Archéologie: des milliers de dépouilles découvertes dans un quartier de Londres

Archéologie: des milliers de dépouilles découvertes dans un quartier de Londres

Flickr via Laurent Colonna

Ce sont des voisins pour le moins calmes qu’ont côtoyés durant des années les usagers du métro londonien. A quelques mètres de profondeur, sous les les rails et les routes de la capitale britannique, des milliers de cadavres étaient enterrés.

Ces corps sont ceux de malades mentaux de Bethléem, un ancien asile de la capitale anglaise. Les dépouilles, jamais réclamées par les familles, auraient ainsi été enterrées dans  une fosse commune, près du cimetière du quartier. L'histoire qui date du milieu du XVIIe siècle est sordide car selon le Guardian, il est probable que ces corps non réclamés soient ceux  des pensionnaires battus, affamés et exploités.

Ils ont été découverts alors que la société Crossrail menait un gigantesque chantier autour de la station de métro Liverpool Street. Les cheminots sont tombés sur des restes humains avant qu'une équipe archéologique n'entame des fouilles. 

Quatre mille corps pourraient être découverts 

Cité dans les colonnes du quotidien, Jay Carver, l’archéologue qui dirige ce programme de fouilles, financé par la société Crossrail depuis 2009, ne cache pas son enthousiasme: «En raison de son histoire, nous savons que c'est l'un des cimetières les plus divers à Londres, un véritable échantillon de ses habitants à travers deux siècles. La préservation osseuse est excellente dans les découvertes que nous avons déjà faites». Ce cimetière fortifié de deux hectares a ouvert au milieu du 17e siècle sur ordre du maire de Londres. Il fut le premier construit loin des églises paroissiales de la ville.
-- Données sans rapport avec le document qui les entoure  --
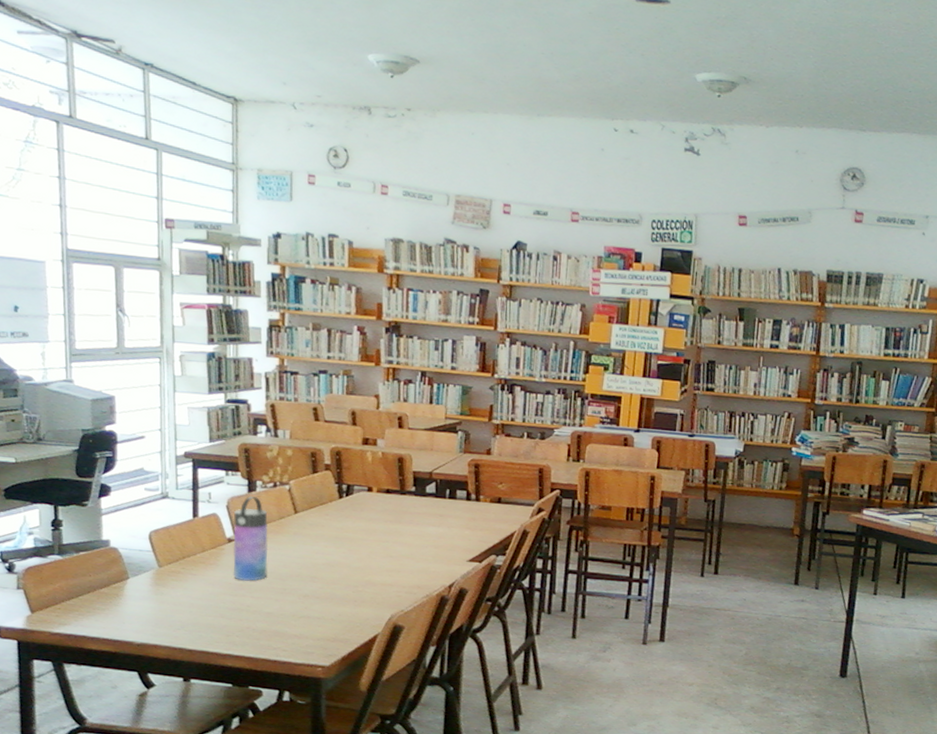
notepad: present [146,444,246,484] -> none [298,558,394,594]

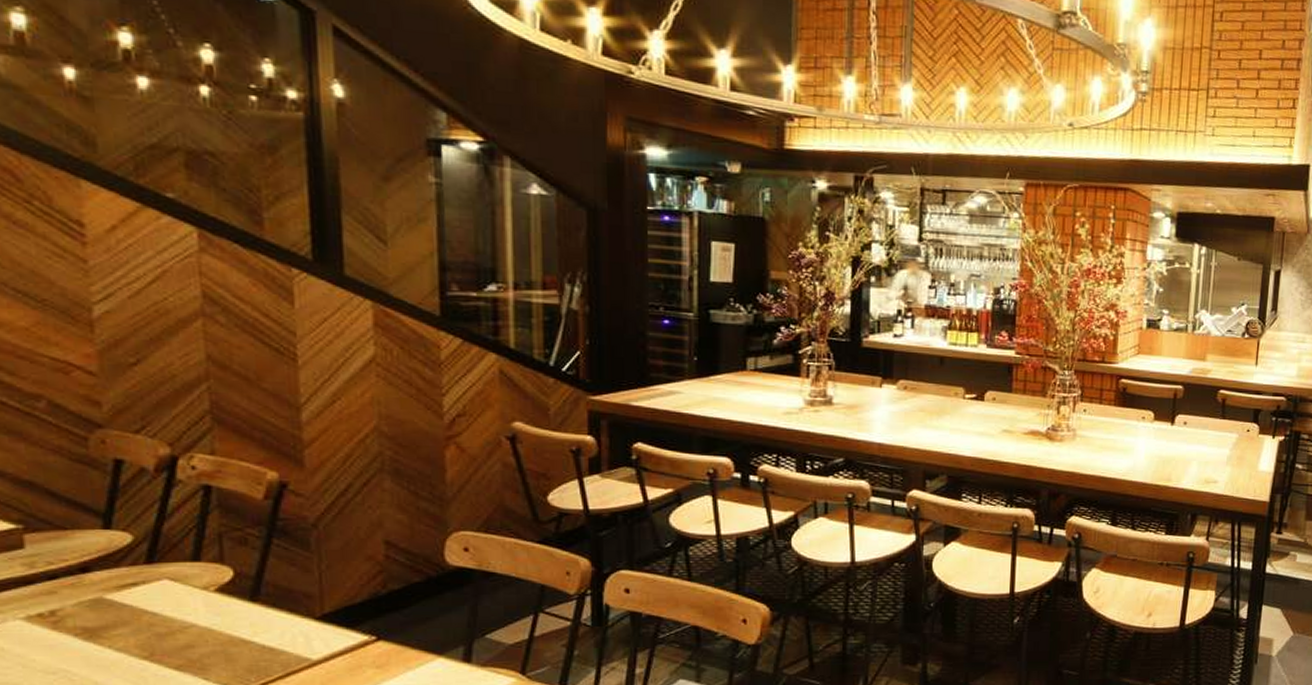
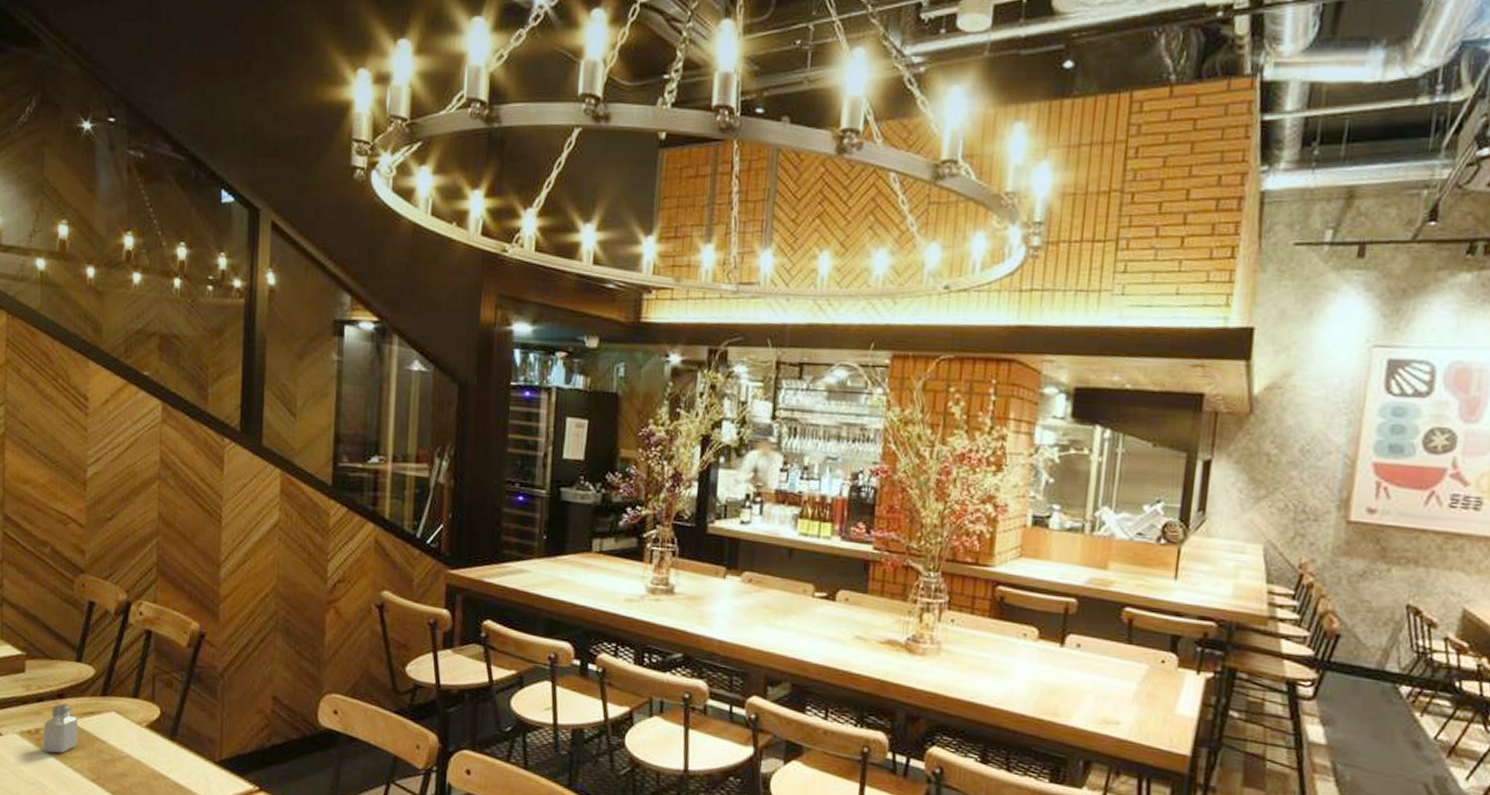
saltshaker: none [61,578,116,635] -> present [43,703,78,753]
Ces fouilles, les plus importantes du pays, ont aussi révélé d’autres trésors: une pièce d’or miniature de Venise ou un tronçon d’une voie romaine qui devait mené au pont d’une rivière avoisinante. Les restes d’une centaines d’individus ont déjà été retrouvés et l’archéologue prédit qu’il trouvera pas moins de 4.000 dépouilles quand l’étape principale des recherche commencera en 2014.